L’ANIE seule responsable
Aouchiche n’a pas hésité à pointer du doigt la responsabilité de l’ANIE dans ce qu’il qualifie de « dérapages ». Il a souligné que l’autorité, censée garantir la transparence de toute l’opération électorale, assume « l’entière responsabilité » des irrégularités constatées. Le leader du FFS a annoncé son intention d’introduire un recours auprès de la Cour constitutionnelle, démontrant sa détermination à contester les résultats par les voies légales. Concernant le communiqué commun, publié dimanche par les représentants des directions de campagne des trois candidats à la présidentielle, suite à l’annonce des résultats préliminaires, M. Aouchiche a estimé que cette initiative « peut jeter les bases d’une nouvelle action politique et permettre de trouver des terrains d’entente sur des questions d’intérêt pour la nation ». De son côté, Abdelaali Hassani Cherif, président du MSP, a lui aussi remis en cause les résultats avancés par l’ANIE lors d’une conférence de presse. Il a qualifié la présentation des résultats de « chiffres flous et contradictoires », en contradiction avec les procès-verbaux de dépouillement obtenus par son parti auprès des délégations de wilaya de l’ANIE. Hassani Cherif est allé jusqu’à affirmer que les 170 000 voix attribuées à son parti étaient « falsifiées », une accusation grave qui remet en question l’ensemble du processus de décompte des voix.

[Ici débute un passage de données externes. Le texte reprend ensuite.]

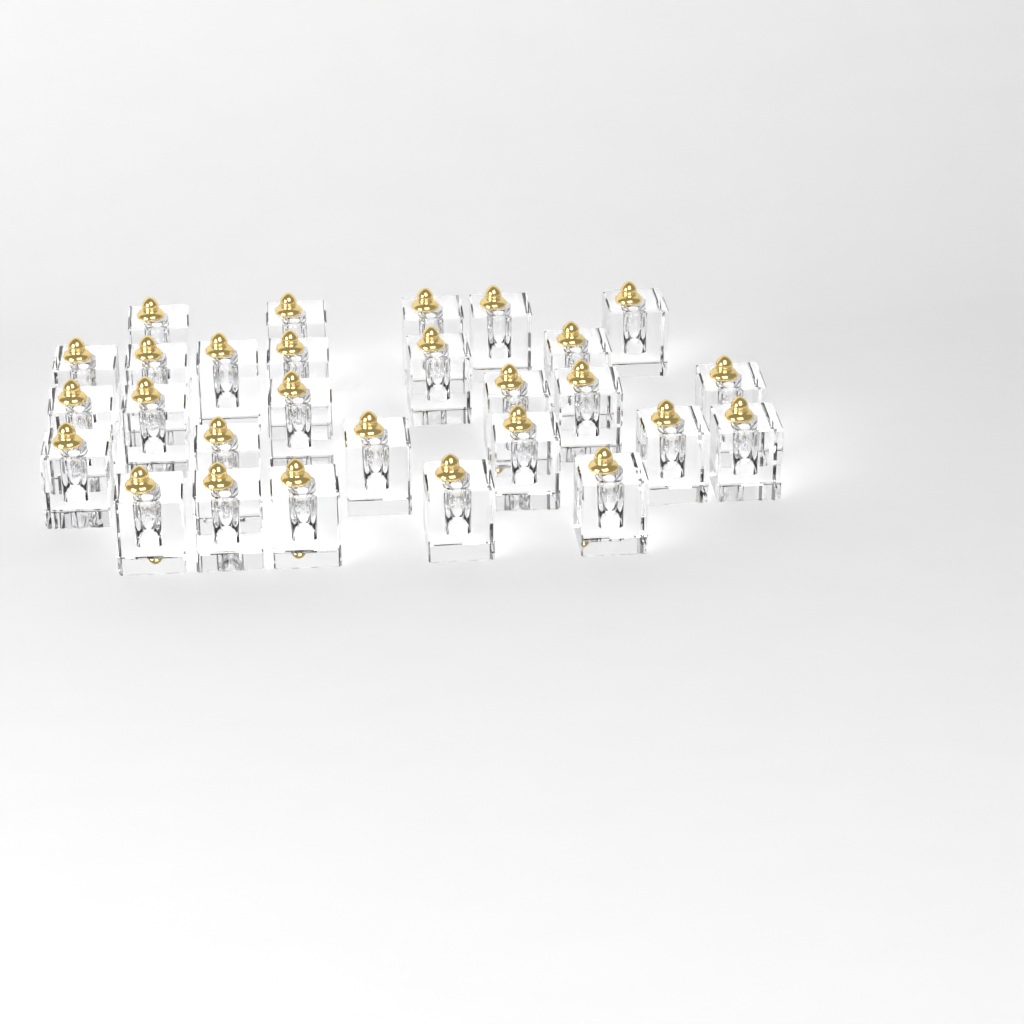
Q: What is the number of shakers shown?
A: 28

Le président du MSP a également critiqué l’ANIE pour son incapacité à maîtriser le processus électoral, accusant l’autorité de « participer avec ses pratiques et ses erreurs à tuer l’espoir des Algériens ».

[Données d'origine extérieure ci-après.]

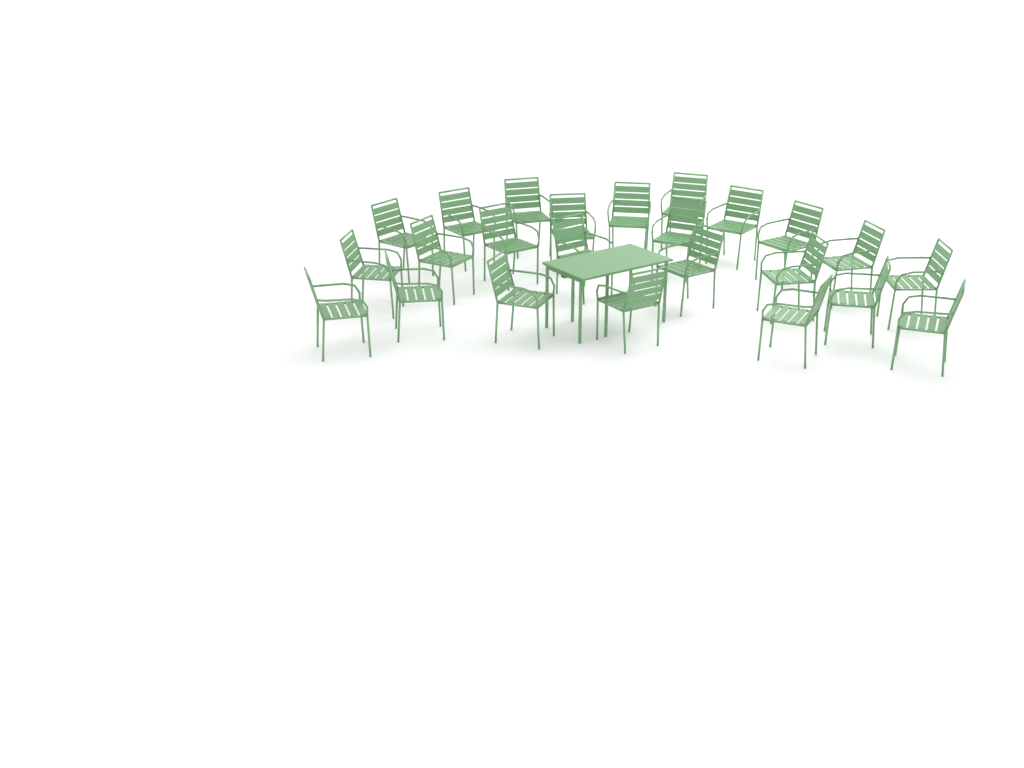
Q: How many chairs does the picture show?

Face à cette vague de critiques, l’ANIE a publié un communiqué explicatif qui semble avoir manqué sa cible. L’autorité s’est contentée de prendre note du contenu de la déclaration conjointe des candidats, sans réellement répondre aux accusations précises formulées à son encontre. L’ANIE a indiqué que le processus de réception des procès-verbaux originaux des wilayas pour la centralisation des résultats était toujours en cours. Elle a promis de transmettre les résultats enregistrés dans ces procès-verbaux à la Cour constitutionnelle dès que leur réception serait complétée, et d’informer l’opinion publique des résultats du scrutin inscrits dans ces documents.
La balle dans le camp de la Cour constitutionnelle
Avec l’annonce des candidats de leur intention de déposer des recours, l’attention se tourne désormais vers la Cour constitutionnelle. Ahmed Ibrahim Boukhari, directeur général des affaires juridiques et du contentieux constitutionnel par intérim à la Cour, a confirmé qu’aucun recours n’avait été reçu jusqu’au lundi 9 septembre, mais que les délais pour le faire étaient fixés à 48 heures après l’annonce des résultats provisoires par l’ANIE.
La Cour constitutionnelle se trouve ainsi face à un défi de taille : elle devra examiner non seulement les éventuels recours des candidats, mais aussi les procès-verbaux de centralisation des résultats et autres documents électoraux. Boukhari a indiqué que 11 équipes avaient été mises en place pour examiner ces documents, soulignant l’ampleur de la tâche à accomplir. Il a révélé la réception de 52 procès-verbaux de centralisation des résultats de vote, en attendant de recevoir les autres procès-verbaux.